=== Problem to solve ===
Give the records below again in full, exactly as written, but without any images.

=== The data ===

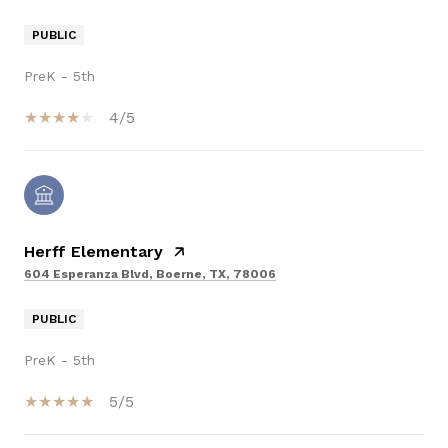
PUBLIC
PreK - 5th
4/5
Herff Elementary
604 Esperanza Blvd, Boerne, TX, 78006
PUBLIC
PreK - 5th
5/5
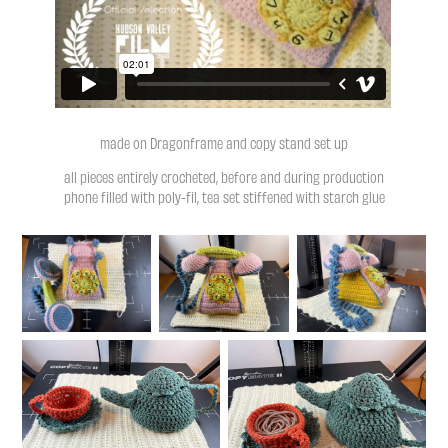
made on Dragonframe and copy stand set up
all pieces entirely crocheted, before and during production
phone filled with poly-fil, tea set stiffened with starch glue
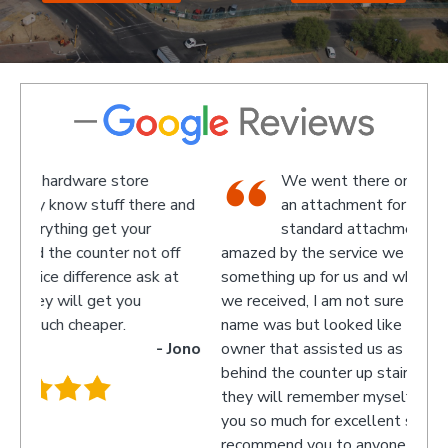
We went there on a Saturday to find
e and
an attachment for a gas bottle not
standard attachment and we where
off
amazed by the service we received they made
recom
 at
something up for us and what fantastic service
we received, I am not sure what the guys
name was but looked like the manager or
- Jono
owner that assisted us as well as the guys
behind the counter up stairs, put pretty sure
they will remember myself and my son - thank
you so much for excellent service guys
recommend you to anyone.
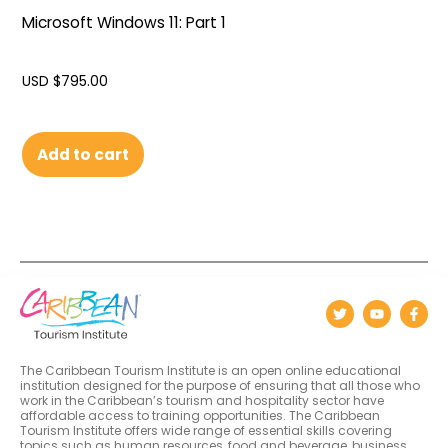
Microsoft Windows 11: Part 1
USD $
795.00
Add to cart
The Caribbean Tourism Institute is an open online educational
institution designed for the purpose of ensuring that all those who
work in the Caribbean’s tourism and hospitality sector have
affordable access to training opportunities. The Caribbean
Tourism Institute offers wide range of essential skills covering
topics such as human resources, food and beverage, business,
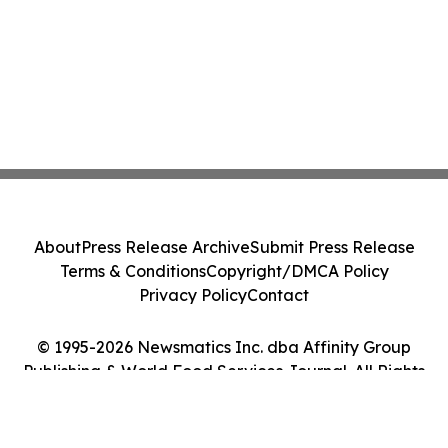
About
Press Release Archive
Submit Press Release
Terms & Conditions
Copyright/DMCA Policy
Privacy Policy
Contact
© 1995-2026 Newsmatics Inc. dba Affinity Group
Publishing & World Food Services Journal. All Rights
Reserved.
Cookie Settings / Your Privacy Choices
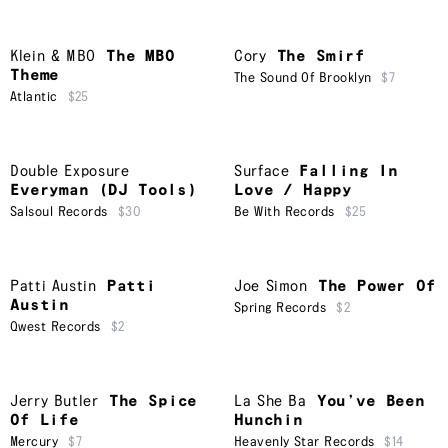
Klein & MBO
The MBO
Cory
The Smirf
Theme
The Sound Of Brooklyn
$7
Atlantic
$25
Double Exposure
Surface
Falling In
Everyman (DJ Tools)
Love / Happy
Salsoul Records
$30
Be With Records
$25
Patti Austin
Patti
Joe Simon
The Power Of
Austin
Spring Records
$2
Qwest Records
$2
Jerry Butler
The Spice
La She Ba
You’ve Been
Of Life
Hunchin
Mercury
$7
Heavenly Star Records
$14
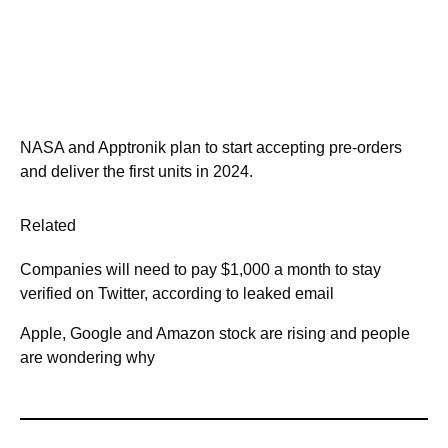
NASA and Apptronik plan to start accepting pre-orders
and deliver the first units in 2024.
Related
Companies will need to pay $1,000 a month to stay
verified on Twitter, according to leaked email
Apple, Google and Amazon stock are rising and people
are wondering why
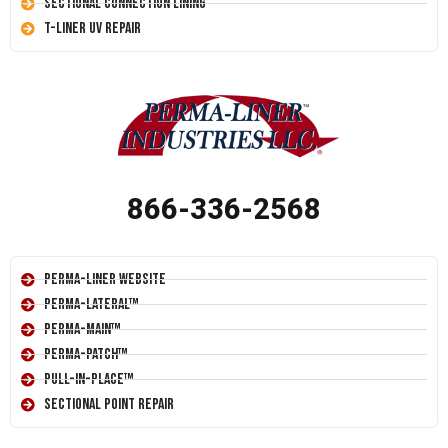
Sectional Connection Lining
T-Liner UV Repair
866-336-2568
Perma-Liner Website
Perma-Lateral™
Perma-Main™
Perma-Patch™
Pull-In-Place™
Sectional Point Repair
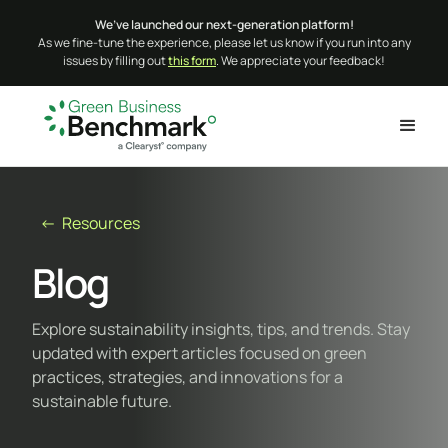
We’ve launched our next-generation platform!
As we fine-tune the experience, please let us know if you run into any
issues by filling out
this form
. We appreciate your feedback!
← Resources
Blog
Explore sustainability insights, tips, and trends. Stay
updated with expert articles focused on green
practices, strategies, and innovations for a
sustainable future.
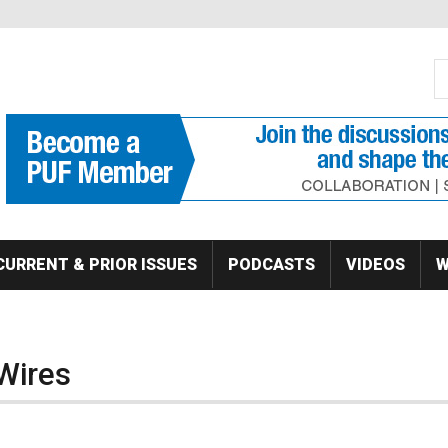
S
Se
CURRENT & PRIOR ISSUES
PODCASTS
VIDEOS
W
 Wires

=== Answer box ===
PUBLIC
PreK - 5th
4/5
Herff Elementary
604 Esperanza Blvd, Boerne, TX, 78006
PUBLIC
PreK - 5th
5/5
made on Dragonframe and copy stand set up
all pieces entirely crocheted, before and during production
phone filled with poly-fil, tea set stiffened with starch glue
We went there on a Saturday to find
e and
an attachment for a gas bottle not
standard attachment and we where
off
amazed by the service we received they made
recom
 at
something up for us and what fantastic service
we received, I am not sure what the guys
name was but looked like the manager or
- Jono
owner that assisted us as well as the guys
behind the counter up stairs, put pretty sure
they will remember myself and my son - thank
you so much for excellent service guys
recommend you to anyone.
Microsoft Windows 11: Part 1
USD $
795.00
Add to cart
The Caribbean Tourism Institute is an open online educational
institution designed for the purpose of ensuring that all those who
work in the Caribbean’s tourism and hospitality sector have
affordable access to training opportunities. The Caribbean
Tourism Institute offers wide range of essential skills covering
topics such as human resources, food and beverage, business,
About
Press Release Archive
Submit Press Release
Terms & Conditions
Copyright/DMCA Policy
Privacy Policy
Contact
© 1995-2026 Newsmatics Inc. dba Affinity Group
Publishing & World Food Services Journal. All Rights
Reserved.
Cookie Settings / Your Privacy Choices
Klein & MBO
The MBO
Cory
The Smirf
Theme
The Sound Of Brooklyn
$7
Atlantic
$25
Double Exposure
Surface
Falling In
Everyman (DJ Tools)
Love / Happy
Salsoul Records
$30
Be With Records
$25
Patti Austin
Patti
Joe Simon
The Power Of
Austin
Spring Records
$2
Qwest Records
$2
Jerry Butler
The Spice
La She Ba
You’ve Been
Of Life
Hunchin
Mercury
$7
Heavenly Star Records
$14
NASA and Apptronik plan to start accepting pre-orders
and deliver the first units in 2024.
Related
Companies will need to pay $1,000 a month to stay
verified on Twitter, according to leaked email
Apple, Google and Amazon stock are rising and people
are wondering why
Sectional Connection Lining
T-Liner UV Repair
866-336-2568
Perma-Liner Website
Perma-Lateral™
Perma-Main™
Perma-Patch™
Pull-In-Place™
Sectional Point Repair
We’ve launched our next-generation platform!
As we fine-tune the experience, please let us know if you run into any
issues by filling out
this form
. We appreciate your feedback!
← Resources
Blog
Explore sustainability insights, tips, and trends. Stay
updated with expert articles focused on green
practices, strategies, and innovations for a
sustainable future.
S
Se
CURRENT & PRIOR ISSUES
PODCASTS
VIDEOS
W
 Wires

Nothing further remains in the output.